Care managers are essential to these efforts, he says, not just initial engagement, but continued health maintenance and ongoing relationships with patients and members.

“We use the phrase ‘Meeting the member where they are,’ and I always think that’s about being able to connect,” Collier explains. “People can tell when you’re just handing them some sort of boilerplate education, one-size-fits-all. And I think that for any of us, when you feel like something is more personalized to you, that tends to resonate more than if it’s just kind of general information.”

That personalization can take several forms, Collier notes:

  • Critical to health equity initiatives, “education that is more inclusive and representative is more engaging.” He explained that in his work with UpToDate Member Engagement, they have observed a higher completion rate of member engagement videos and programs that feature diverse patient representation (e.g., race/ ethnicity, gender/sexual identity, abilities, living situation, etc.) that match the members to whom they’ve been prescribed.
  • Viewing members as more than their primary diagnosis or condition. “It can be tempting to segment people into conditions – these are the cardiac patients, these are the diabetics,” Collier explains. “But that doesn’t need to happen. We should all strive for personalization, where the patient and human side of care them comes first.”
  • Providing education in plain language to help improve health literacy. “This is one of the areas we've invested a lot of effort in at Emmi,” Collier says. “Translating complex medical terms to be user-friendly and focused on diversity, equity, and inclusion in our programs.
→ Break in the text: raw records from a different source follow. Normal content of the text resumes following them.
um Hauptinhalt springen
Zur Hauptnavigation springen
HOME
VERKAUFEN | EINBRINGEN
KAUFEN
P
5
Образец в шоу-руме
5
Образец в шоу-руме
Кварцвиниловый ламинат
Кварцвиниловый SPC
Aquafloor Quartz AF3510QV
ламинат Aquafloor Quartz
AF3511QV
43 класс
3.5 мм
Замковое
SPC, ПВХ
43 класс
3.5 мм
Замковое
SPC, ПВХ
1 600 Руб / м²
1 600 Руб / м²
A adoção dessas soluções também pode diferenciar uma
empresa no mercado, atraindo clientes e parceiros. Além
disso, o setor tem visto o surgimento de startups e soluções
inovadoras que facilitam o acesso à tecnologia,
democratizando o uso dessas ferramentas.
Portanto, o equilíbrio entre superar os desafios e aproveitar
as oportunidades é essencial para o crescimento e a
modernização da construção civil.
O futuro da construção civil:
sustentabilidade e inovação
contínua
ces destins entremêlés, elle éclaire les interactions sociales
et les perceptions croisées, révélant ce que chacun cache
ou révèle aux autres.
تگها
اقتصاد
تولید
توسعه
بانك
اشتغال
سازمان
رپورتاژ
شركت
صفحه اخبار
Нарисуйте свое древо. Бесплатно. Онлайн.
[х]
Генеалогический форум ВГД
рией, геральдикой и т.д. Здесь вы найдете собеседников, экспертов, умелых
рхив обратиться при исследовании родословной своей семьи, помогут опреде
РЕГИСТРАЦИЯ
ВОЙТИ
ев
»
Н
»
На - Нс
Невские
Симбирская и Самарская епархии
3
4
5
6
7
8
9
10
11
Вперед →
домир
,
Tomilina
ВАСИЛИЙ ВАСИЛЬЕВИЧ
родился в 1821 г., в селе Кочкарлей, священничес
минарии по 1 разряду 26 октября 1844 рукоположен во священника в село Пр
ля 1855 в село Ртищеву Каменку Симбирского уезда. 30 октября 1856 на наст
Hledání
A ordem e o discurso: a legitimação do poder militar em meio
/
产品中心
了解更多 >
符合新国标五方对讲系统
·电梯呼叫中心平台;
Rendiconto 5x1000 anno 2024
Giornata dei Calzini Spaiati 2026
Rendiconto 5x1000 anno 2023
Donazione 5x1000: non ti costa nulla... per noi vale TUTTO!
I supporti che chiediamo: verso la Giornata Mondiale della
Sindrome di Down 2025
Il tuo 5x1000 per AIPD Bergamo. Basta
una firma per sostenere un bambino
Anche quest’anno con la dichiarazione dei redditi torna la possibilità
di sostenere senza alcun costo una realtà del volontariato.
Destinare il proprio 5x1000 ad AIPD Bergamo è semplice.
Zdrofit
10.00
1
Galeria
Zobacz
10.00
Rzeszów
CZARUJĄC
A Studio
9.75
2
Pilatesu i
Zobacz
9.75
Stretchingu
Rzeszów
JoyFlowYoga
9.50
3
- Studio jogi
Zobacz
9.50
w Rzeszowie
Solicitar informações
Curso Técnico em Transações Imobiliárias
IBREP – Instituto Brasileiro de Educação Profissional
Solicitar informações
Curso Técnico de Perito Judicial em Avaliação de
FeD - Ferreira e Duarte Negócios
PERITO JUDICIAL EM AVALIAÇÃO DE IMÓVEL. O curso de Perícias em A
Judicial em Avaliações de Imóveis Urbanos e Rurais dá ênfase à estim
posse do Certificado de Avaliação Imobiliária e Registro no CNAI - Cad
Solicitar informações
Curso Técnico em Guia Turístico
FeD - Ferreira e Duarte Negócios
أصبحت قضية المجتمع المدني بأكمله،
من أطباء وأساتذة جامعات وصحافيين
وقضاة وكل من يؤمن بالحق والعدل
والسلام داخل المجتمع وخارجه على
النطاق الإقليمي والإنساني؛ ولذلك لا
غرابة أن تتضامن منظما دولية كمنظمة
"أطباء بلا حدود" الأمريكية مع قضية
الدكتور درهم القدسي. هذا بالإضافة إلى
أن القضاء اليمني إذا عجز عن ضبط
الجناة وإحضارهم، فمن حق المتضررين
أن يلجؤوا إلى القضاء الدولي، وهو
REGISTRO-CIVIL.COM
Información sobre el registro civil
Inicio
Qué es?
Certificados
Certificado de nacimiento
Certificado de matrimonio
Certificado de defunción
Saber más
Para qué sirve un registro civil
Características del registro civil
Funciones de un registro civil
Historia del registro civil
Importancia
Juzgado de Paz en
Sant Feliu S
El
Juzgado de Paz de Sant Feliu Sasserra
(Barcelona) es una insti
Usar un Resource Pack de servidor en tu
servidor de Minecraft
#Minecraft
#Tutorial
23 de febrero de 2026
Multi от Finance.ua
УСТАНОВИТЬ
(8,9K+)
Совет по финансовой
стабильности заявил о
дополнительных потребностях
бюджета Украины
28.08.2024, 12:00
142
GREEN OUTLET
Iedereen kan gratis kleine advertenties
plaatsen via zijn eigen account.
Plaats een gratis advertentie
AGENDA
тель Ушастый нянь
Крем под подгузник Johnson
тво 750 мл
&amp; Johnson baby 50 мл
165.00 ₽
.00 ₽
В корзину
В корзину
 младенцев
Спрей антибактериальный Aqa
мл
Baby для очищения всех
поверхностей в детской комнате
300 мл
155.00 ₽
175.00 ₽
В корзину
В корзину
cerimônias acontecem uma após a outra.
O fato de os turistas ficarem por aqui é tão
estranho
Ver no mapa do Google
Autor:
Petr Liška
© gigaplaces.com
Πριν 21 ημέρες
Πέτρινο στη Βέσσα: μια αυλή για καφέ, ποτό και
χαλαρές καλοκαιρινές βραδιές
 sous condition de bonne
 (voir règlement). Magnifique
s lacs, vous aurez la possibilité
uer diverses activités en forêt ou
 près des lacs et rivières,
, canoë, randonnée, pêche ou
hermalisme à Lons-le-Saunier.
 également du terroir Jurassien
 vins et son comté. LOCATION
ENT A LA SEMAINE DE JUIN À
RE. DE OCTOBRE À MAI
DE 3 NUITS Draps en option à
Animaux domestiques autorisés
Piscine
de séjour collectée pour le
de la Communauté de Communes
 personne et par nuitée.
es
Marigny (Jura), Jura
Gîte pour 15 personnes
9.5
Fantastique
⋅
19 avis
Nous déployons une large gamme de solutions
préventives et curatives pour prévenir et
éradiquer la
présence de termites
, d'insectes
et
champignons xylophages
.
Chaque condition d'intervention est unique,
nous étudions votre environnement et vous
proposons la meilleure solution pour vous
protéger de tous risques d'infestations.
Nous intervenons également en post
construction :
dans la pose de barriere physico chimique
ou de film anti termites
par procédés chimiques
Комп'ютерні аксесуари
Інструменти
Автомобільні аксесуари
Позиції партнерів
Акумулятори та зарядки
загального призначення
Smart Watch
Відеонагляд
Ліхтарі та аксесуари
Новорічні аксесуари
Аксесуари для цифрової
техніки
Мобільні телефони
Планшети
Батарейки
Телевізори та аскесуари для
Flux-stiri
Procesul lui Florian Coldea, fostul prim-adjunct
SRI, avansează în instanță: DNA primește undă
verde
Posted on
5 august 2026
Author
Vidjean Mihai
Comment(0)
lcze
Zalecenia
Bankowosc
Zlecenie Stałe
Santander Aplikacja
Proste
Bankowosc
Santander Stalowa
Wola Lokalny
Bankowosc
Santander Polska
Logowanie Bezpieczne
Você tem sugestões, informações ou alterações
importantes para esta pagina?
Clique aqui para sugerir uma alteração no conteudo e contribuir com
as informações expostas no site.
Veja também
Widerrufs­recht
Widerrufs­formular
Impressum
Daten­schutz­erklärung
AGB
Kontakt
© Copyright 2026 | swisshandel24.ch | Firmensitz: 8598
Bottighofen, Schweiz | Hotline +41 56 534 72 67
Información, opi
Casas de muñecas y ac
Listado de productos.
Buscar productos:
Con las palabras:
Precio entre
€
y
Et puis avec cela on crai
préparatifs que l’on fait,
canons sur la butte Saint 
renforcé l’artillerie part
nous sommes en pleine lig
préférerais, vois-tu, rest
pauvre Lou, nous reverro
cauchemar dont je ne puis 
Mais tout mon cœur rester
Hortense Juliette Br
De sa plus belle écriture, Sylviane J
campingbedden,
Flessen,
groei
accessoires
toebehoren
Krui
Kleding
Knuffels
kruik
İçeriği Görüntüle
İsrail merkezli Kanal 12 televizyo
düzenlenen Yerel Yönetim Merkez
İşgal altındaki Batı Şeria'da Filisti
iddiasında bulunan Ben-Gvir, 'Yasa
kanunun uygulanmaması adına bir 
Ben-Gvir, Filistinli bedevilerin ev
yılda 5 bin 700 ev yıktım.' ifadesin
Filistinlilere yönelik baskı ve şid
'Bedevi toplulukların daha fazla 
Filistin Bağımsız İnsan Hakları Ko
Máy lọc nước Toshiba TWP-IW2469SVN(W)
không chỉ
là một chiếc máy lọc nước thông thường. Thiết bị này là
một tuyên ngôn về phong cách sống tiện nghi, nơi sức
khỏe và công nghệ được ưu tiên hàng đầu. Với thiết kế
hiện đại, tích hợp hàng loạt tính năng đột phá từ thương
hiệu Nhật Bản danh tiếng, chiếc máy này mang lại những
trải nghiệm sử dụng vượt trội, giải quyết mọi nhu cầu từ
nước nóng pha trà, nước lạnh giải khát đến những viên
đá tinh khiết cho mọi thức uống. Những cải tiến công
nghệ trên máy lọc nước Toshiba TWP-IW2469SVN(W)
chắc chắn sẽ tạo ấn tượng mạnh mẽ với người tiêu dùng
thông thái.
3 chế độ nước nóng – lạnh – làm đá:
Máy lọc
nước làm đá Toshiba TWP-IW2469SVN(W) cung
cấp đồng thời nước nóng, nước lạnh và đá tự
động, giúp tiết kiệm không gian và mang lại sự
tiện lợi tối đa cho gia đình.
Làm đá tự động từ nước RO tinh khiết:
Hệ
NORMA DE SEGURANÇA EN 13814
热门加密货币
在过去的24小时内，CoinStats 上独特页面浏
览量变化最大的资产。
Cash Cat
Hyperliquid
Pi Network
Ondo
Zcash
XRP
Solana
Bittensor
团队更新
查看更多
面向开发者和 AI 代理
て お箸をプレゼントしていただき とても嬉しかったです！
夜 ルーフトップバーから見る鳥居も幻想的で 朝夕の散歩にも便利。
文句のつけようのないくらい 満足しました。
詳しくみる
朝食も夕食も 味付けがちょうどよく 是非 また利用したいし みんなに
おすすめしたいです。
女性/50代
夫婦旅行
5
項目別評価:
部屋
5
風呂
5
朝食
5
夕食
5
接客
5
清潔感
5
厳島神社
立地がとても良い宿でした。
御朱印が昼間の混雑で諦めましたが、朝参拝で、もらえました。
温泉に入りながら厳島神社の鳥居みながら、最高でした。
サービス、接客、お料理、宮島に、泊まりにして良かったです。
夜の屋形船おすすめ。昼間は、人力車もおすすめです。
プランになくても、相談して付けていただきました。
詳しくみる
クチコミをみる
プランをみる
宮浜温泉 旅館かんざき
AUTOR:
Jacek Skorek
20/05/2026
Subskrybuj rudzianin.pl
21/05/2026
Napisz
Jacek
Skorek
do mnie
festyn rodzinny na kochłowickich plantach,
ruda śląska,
It helps to tell a story rather than relying on complex clinical terms. We try to speak less about the disease or test and more to the human, about what should you expect and what you need to do."
Payers who are actively looking at ways they can move the needle on these criteria being measured need to start now with solutions that can reinforce education and provide outreach to their targeted areas and populations.
Mitch Collier, Wolters Kluwer, Health

Implementing care management solutions to improve member relationships and outcomes

Care management solutions are valuable tools to help reinforce the one-on-one interaction between care managers and members, Collier believes.

“I think what is most likely to be successful is when you employ a blend of in-person and digital interactions where you have a care manager that’s guiding you through information, and then you have a solution like an Emmi program that works in conjunction with your care manager to reinforce that, because you get hit with a lot of information.”

Collier describes one of his favorite Emmi programs: one that encourages movement and exercise. He notes that instead of showing hyper-athletic characters running marathons, it depicts patients of varying ages and body types and abilities. It encourages members to move at their own pace, even if that’s just starting with a slow walk around the block or to the mailbox, by clearly and simply explaining the importance of even basic movement to their mental and physical well-being.

A member engagement solution like UpToDate Member Engagement Guide™, which is designed specifically for care management teams, offers both digital outreach and interactive multimedia educational programs that care managers can personalize to members at scale. It can help prioritize engagement when heavy caseloads make it difficult to maintain those much-needed connections.

“If somebody engaged with that Emmi program, the care manager can talk to them about the particular areas where they had questions and then reinforce that messaging with the member instead of having to start from zero with each new call,” he says.